Have you ever been witness to an event with a friend only to conclude you both had different accounts about what had occurred? This is known as perception bias. Our views and beliefs can cloud the way we perceive things — and perception bias can take on many forms.
New research published in the Journal of Personality and Social Psychology found that people tend to perceive young black men as larger, stronger and more threatening than white men of the same size. This, the authors say, could place them at risk in situations with police.
The research was prompted by recent police shootings against black men in the United States — particularly those involving descriptions of men that didn't correspond with reality.
Take, for example, the case of Dontre Hamilton. In 2014, the unarmed Hamilton was shot 14 times and killed by police in Milkwaukee. The officer involved testified that he believed he would have been easily overpowered by Hamilton, who he described as having a muscular build. But the autopsy report found that Hamilton was just five foot seven and weighed 169 pounds.
Looking at the Hamilton case, as well as many other examples, the researchers sought to determine whether or not there were psychologically driven preconceived notions about black men over white men.
In their experiments (seven individual studies were undertaken), more than 950 online participants from across the U.S. were shown photographs of both white and black faces belonging to men of equal weight and height. The participants were then asked to provide the height, weight, strength and perceived muscularity of each person.
Not only did the participants overwhelmingly believe that the black men were stronger and larger than they were — between five and 10 pounds heavier — they also believed that police would be justified in using force to subdue them, even if it were to harm the men.
Not only black vs. white
The bias doesn't only exist between black and white but also between different skin tones. The researchers found that black participants perceived dark-skinned black men as larger and more muscular than light-skinned black men.
However, unlike white participants, black participants did not feel threatened by black men.
"Our eyes and our brains actually distort and exaggerate pieces of information, and we never really think about that," said Nicholas Rule, associate professor of psychology at the University of Toronto and Canada research chair in social perception and cognition, who was a co-author of the study.
Our eyes deceive our brain quite often.
A 1950s study found that poor children saw coins as being larger than they were because they perceived them as holding more value (a variation of this experiment conducted in 2007 supported the findings).
Other studies have shown that if we're extremely thirsty, we'll think a glass of water is closer than it is. This, Rule said, can be beneficial, say in the case of being stranded: we'll keep going if we think relief is near.
We also see threats like snakes as being larger than they are, which, from an evolutionary standpoint, can also be beneficial.
But this perception of black men is a social issue rather than one of survival, and that's why it needs to be eliminated, Rule said.
The researchers would like to take these theoretical analyses and examine real-world applications, with police in the field, to see if perception bias influences decisions made on the fly.
George Dei, who teaches social justice education at the Ontario Institute for Studies in Education said that preconceived notions about black men and women — such as being perceived as a threat or as less intelligent, or even not being seen as human beings — are deeply rooted in racism that has occurred over hundreds of years.
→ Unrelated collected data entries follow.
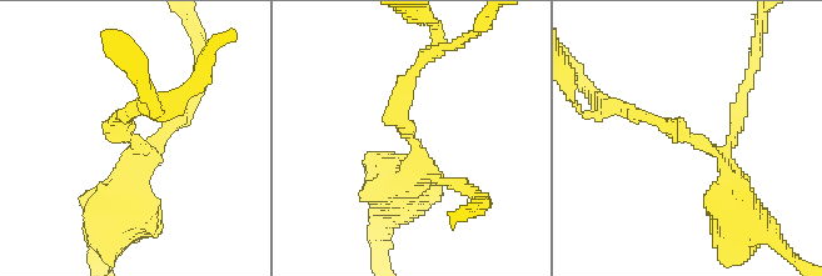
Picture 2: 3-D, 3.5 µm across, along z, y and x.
arms=3 arm_widths_nm=150,200,300 act=look view=em slice=xy step=3 show=tint pic=2 at=(132, 139)

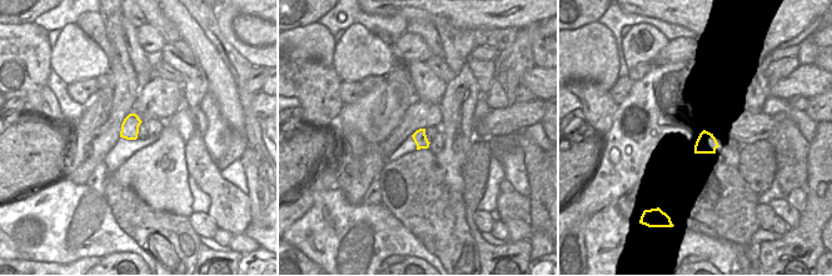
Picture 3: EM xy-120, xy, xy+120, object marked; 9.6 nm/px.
act=pass runs_along=2:(733, 190), (723, 155), (624, 109) found='one cell here'

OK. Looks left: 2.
why='four-way junction' act=look view=3d um=3.5 pic=1 at=(225, 84)

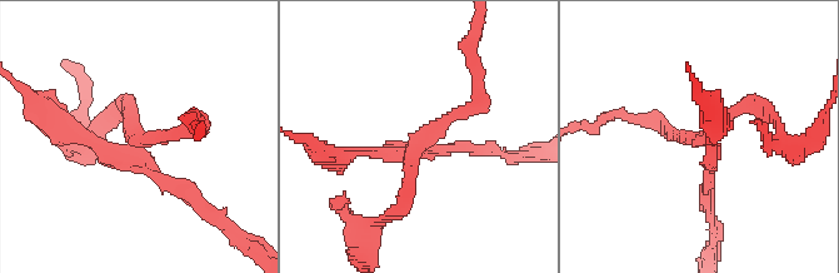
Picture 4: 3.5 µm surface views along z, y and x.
why='now the EM' act=look view=em slice=xy step=2 show=tint pic=4 at=(134, 140)

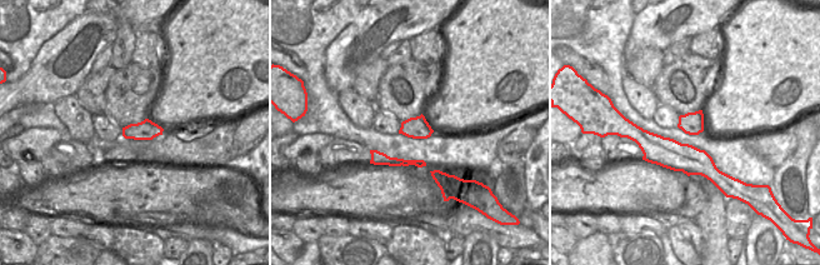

But he has hope that, through education, racism and bias can be eliminated.
"It's one thing to talk about them, it's another to address them," he said. "We need to move into action … and we need to have education that is transformative."
Studies like this can help, but it's important to also address social issues surrounding bias and racism, Dei said. And it's important that we are accountable for our actions.
"I don't think we can subject the discussion into a scientific analysis; we need to see it as a social construction," he said. "It is real and it's consequential."
Rule said that awareness is the first step in combating bias. If officers know they have a tendency to be biased, they can wait for more information in a situation before reacting.
While eliminating bias is the end goal, until that is achieved, the knowledge that the size of black men can be exaggerated in the minds of people might also help black men, Rule said.
"For black people, it's good for them to know these biases are happening, as well," he said. "If they're in a situation where any reasonable person would think that they should not be a threat to a police officer, they might say, 'Hold on a second, I know that people are going to misperceive my size, and so let me be extra careful right now.'
"It won't eliminate every case," he said. "And training will help in all of this. But certainly this is a first step into understanding this."